I get a ton of really good questions from readers and they often spark a blog post. I’m happy that people come to me for tips and advice and even happier when they bring a topic to my attention I haven’t thought of. I wrote a post recently, 10%, on the very subject a recent question I received.
I was talking with a reader who said he was working out for 45 minutes at a time and wondered if it was time for him to increase his gym time to 2 hours. No! Who wants to spend 2 hours in the gym?! I’m a gym rat and *I* don’t even want to be in the gym that long.
Not only does that not sound like very much fun (and fitness should be fun), but who has time for that? I sure don’t. I want to get in and get out as quickly as possible and I know most people’s #1 excuse for not exercising is “I don’t have time.” So make it easy for yourself not impossible!
Efficiency Is Key
In my opinion, your fitness should become efficient. It may not be in the beginning but eventually it should be. There is not reason that anyone has to spend that much time working out. Longer isn’t always better. Of course, if you’re training for a big event like a triathlon, that changes things! But the normal person should be spending 30-60 minutes at a time working out.
Check out this post, 16 Tips to Triple Your Workout Effectiveness, it has some fantastic suggestions. Another tip for finding efficiency is to learn how to use Kettlebells. When I was doing KB workouts a lot, I LOVED them. Not only was it increasing my heart rate like cardio, but I was also building muscle because I was slinging around a weight. How cool is it to get both cardio and strength training done at one time? With Kettle bells you really only need to know about 5 different moves and you’ve got yourself a workout that will kick your butt.
More Is Not Always Better
Read my 10% post!! Seriously, we shouldn’t be increasing our fitness too much too soon.
Focus on intensity instead of going longer. If you’re just phoning it in on the elliptical doing two hours you’re not really getting a good workout. But if you increased the intensity for a shorter period of time you have to work harder and in return burn more calories.
“If you have exercised for any length of time, chances are you too have fallen into this mind trap. If I walk thirty minutes and burn three hundred calories, then I will walk an hour and burn twice as many.” (source)
I’ve definitely fallen into this trap. When I had to take a break from cardio and switch to strength training, I was worried about my calorie burn. I had to come to terms with the fact that while I would be seeing a SMALLER number, I was still getting a good workout and I was actually burning more fat than I thought.
“If you over exercise, your body gets to the point where it just goes through the motions. The only thing you are really doing is satisfying your brain. The muscles shut down, hit plateaus and ache. These are all signs of over doing it.” (source)
I think I’ve written enough about injuries lately… It’s important to focus on progression, improvement and performance.
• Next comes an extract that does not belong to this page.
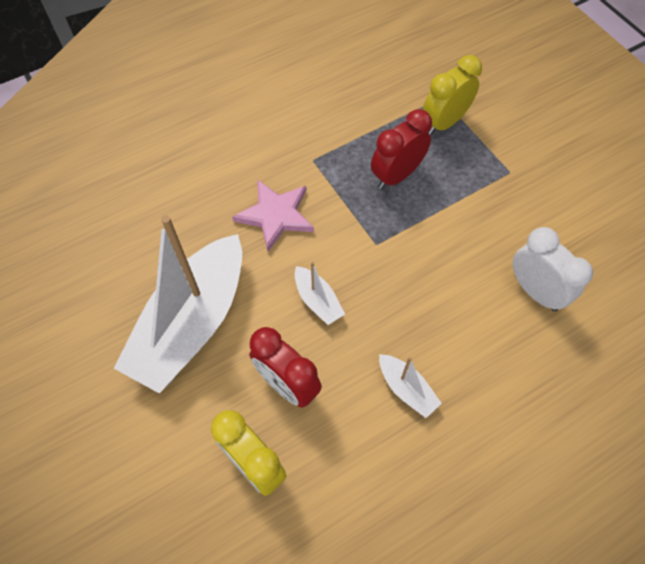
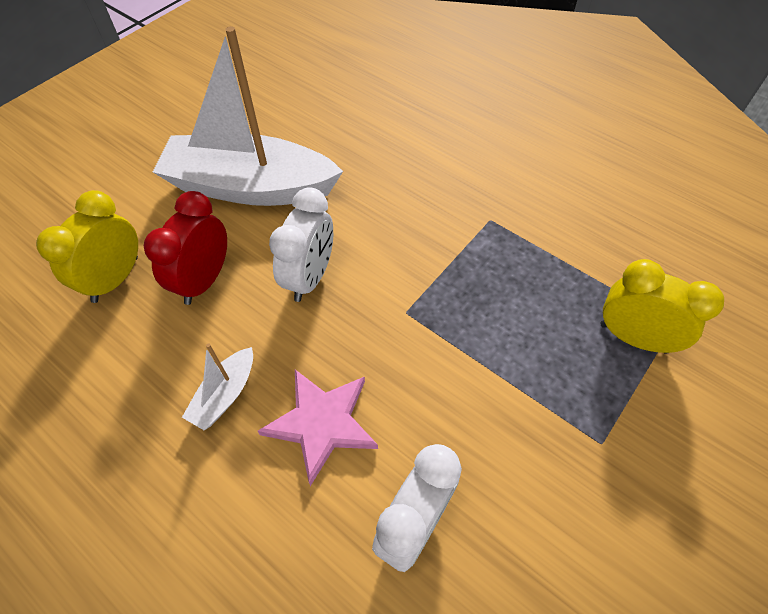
camera: 70 degrees right, 5 degrees down
pink star [232,179,314,252] -> pink star moved to [258,370,378,486]
white boat [295,261,345,325] -> white clock [269,187,333,302]
red clock [371,109,432,189] -> none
Doing the same thing the same way every time doesn’t get us any closer to our goals.
Emulate What You Admire
When I first started to lose weight I chose swimming as my fitness because it was something I loved. In all of the exercises I ended up trying, WEIGHT LOSS was my only goal. If I had to do it all over again (I hope I don’t), I would have take some time to really think about what I wanted my body to look like. One of the mistakes I made while losing weight was dismissing strength training. I think I would have lost weight faster had I done this, and I would have made my body stronger and more balanced.
So take a few minutes to think about what you like to do and what body type you want to have.
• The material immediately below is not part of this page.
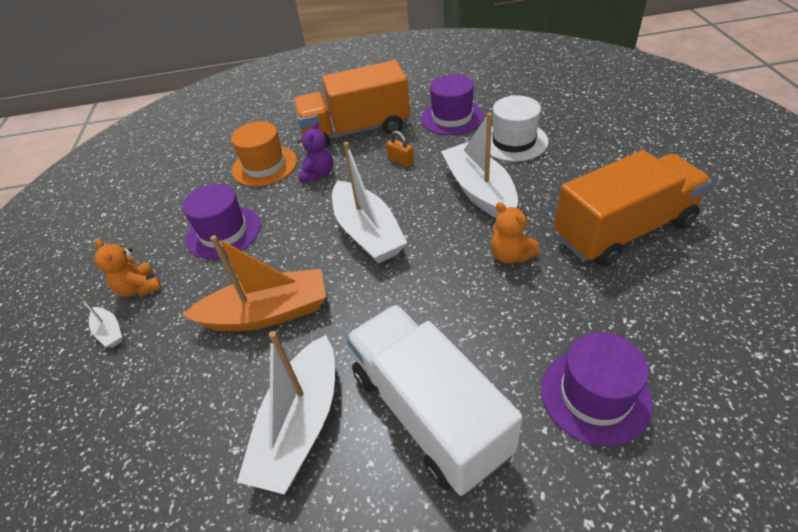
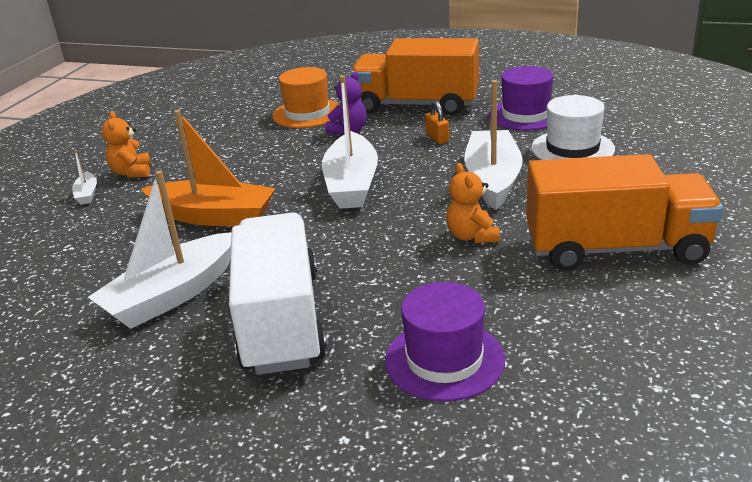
camera: 25 degrees right, 15 degrees down
purple hat [182,184,261,259] -> none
For example, a sprinter has a very different body type than a marathon runner. Some of it is genetics, obviously, but take a look at the above picture. A sprinter has big thighs. Their quads need to be big and muscular to get that burst of speed. A marathon runner’s legs and body are lean and have very little body fat. Their bodies are built for distance and sustaining long periods of exercise.
“Sprinters and endurance runners do not share the same innate physiology. The sprinter is endowed with a faster muscle and nervous system while the top class endurance athlete has a huge capacity to extract and use oxygen. Sprinters display certain common characteristics such as relatively low body fat levels, great natural endowment of fast twitch muscle fibres, efficient mechanical movements and indeed low general aerobic fitness levels.” (source)
Maybe you aren’t going to be running a marathon or competing in the Olympics any time soon, but the idea is still relevant. What about a swimmer?
Swimmers usually have very broad and muscular shoulders. I struggle often to find clothes that fit my swimmer’s body type. Most clothes made for women have narrow shoulders. I feel like The Hulk when I try on shirts that aren’t built for me!
Once you figure out what body type you’re looking to develop and what fitness you want to spend time perfecting, then you can seek out assistance with those workouts. There are a billion books out there teaching you how to train for a marathon. They spell out the workout plans for day-to-day training. You can find swimming workouts online (which also helps when just swimming laps gets boring and repetitive).
Following the training plans in your arena of fitness will get you to your goal in a more efficient way and it will also give you the CONFIDENCE you need to succeed. I cannot stress enough how awesome I felt when I signed up with Suzanne for a strength training program. It gave me so much confidence as I followed her plan and saw results. You can do this!!
QUESTION: How long is your usual work out? How did you make it more efficient?